#### Work required
Please reproduce every line of text in the records below word for word, leaving out the pictures.

#### Input material

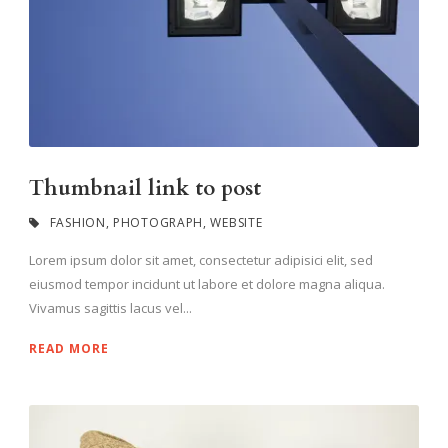
Thumbnail link to post
FASHION
,
PHOTOGRAPH
,
WEBSITE
Lorem ipsum dolor sit amet, consectetur adipisici elit, sed
eiusmod tempor incidunt ut labore et dolore magna aliqua.
Vivamus sagittis lacus vel...
READ MORE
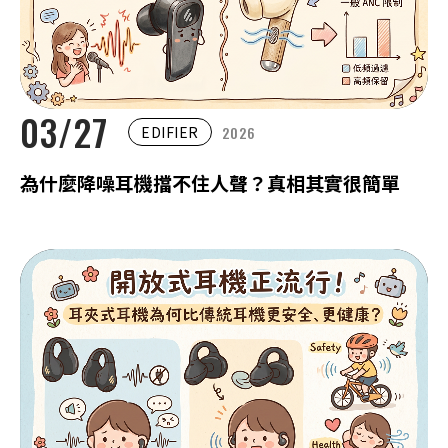
03/27
2026
EDIFIER
為什麼降噪耳機擋不住人聲？真相其實很簡單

#### Answer to this task
Thumbnail link to post
FASHION
,
PHOTOGRAPH
,
WEBSITE
Lorem ipsum dolor sit amet, consectetur adipisici elit, sed
eiusmod tempor incidunt ut labore et dolore magna aliqua.
Vivamus sagittis lacus vel...
READ MORE
03/27
2026
EDIFIER
為什麼降噪耳機擋不住人聲？真相其實很簡單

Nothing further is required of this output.